SOURCE DOCUMENT
________________________
RS := SOAPCALL(InDS,
               RoxieIP,
               svc,
               InRec,
               TRANSFORM(LEFT),
               DATASET({STRING UIDval{XPATH('uid')},BOOLEAN CompareResult{XPATH('res')}}));

OUTPUT(RS);
</programlisting>

    <para>Of course, <emphasis role="bold">you must first change the IP and
    port in this code to the correct values for your environment</emphasis>.
    You can find the proper IP and port to use by looking at the System
    Servers page of your ECL Watch. To target Doxie (aka ECL Agent or hthor),
    use the IP of your Thor's ESP Server and the port for its wsecl service.
    To target Roxie, use the IP of your Roxie's ESP Server and the port for
    its wsecl service. It's possible that both ESP servers could be on the
    same box. If so, then the difference will only be in the port assignment
    for each.</para>

    <para>The key to this SOAPCALL query is the InRec RECORD structure with
    its XPATH definitions. These must exactly match the part names and the
    STORED names of the query's parameter receiving attributes (NB that these
    are case sensitive, since XPATH is XML and XML is always case sensitive).
________________________
SOURCE MATERIAL

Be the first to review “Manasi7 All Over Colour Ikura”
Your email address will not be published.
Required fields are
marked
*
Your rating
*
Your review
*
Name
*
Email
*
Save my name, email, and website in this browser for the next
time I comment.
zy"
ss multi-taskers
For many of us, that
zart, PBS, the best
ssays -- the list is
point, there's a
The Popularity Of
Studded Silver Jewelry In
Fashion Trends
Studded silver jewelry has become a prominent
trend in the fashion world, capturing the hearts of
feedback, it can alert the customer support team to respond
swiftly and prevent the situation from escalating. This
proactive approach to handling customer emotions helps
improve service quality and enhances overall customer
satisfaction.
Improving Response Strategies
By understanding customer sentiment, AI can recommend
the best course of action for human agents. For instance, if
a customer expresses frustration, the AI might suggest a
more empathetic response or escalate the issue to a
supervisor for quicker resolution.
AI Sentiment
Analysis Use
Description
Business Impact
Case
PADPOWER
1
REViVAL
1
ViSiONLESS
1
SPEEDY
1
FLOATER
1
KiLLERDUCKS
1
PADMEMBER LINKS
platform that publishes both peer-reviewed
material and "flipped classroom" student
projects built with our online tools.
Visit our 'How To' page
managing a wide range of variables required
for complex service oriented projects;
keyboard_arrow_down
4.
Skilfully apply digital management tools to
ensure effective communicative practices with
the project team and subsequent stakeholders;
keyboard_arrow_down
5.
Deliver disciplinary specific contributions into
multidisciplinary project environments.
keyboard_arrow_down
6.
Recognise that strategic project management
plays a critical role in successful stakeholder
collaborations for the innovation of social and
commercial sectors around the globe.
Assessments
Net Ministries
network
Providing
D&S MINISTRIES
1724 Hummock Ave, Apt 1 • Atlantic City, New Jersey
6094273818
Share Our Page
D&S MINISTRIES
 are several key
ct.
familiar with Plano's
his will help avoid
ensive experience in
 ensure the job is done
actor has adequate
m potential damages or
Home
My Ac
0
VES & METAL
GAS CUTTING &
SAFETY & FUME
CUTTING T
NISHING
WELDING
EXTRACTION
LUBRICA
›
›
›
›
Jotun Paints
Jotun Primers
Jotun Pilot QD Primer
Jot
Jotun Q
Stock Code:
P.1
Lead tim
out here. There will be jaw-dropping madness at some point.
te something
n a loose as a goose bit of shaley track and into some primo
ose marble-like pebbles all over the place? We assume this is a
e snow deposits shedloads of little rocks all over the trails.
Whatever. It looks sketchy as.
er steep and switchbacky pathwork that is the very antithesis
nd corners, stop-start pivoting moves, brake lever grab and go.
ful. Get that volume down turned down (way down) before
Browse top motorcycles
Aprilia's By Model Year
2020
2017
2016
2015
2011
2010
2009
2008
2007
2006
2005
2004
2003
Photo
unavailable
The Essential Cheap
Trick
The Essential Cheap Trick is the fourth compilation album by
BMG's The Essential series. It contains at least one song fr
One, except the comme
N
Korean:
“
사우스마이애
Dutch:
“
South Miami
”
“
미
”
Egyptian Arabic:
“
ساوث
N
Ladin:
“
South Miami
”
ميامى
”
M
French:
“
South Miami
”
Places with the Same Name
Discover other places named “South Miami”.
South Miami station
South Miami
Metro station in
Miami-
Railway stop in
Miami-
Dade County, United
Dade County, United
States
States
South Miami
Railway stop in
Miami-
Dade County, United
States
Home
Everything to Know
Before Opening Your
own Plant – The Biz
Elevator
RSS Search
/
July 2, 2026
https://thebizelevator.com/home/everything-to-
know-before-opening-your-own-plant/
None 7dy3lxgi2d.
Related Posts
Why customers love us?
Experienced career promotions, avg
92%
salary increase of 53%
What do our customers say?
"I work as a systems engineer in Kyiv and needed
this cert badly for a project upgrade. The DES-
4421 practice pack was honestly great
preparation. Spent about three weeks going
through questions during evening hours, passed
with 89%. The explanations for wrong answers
________________________
JOB A
According to the SOAPCALL excerpt, where can you look to find the proper IP and port to use?
JOB B
From the SOAPCALL excerpt, extract the passage starting at "<para>Of course, <emphasis" and ending at "for its wsecl service.".
The listing has no connection to the SOAPCALL excerpt.

ANSWER BOX A
On the System Servers page of your ECL Watch.

ANSWER BOX B
<para>Of course, <emphasis role="bold">you must first change the IP and
    port in this code to the correct values for your environment</emphasis>.
    You can find the proper IP and port to use by looking at the System
    Servers page of your ECL Watch. To target Doxie (aka ECL Agent or hthor),
    use the IP of your Thor's ESP Server and the port for its wsecl service.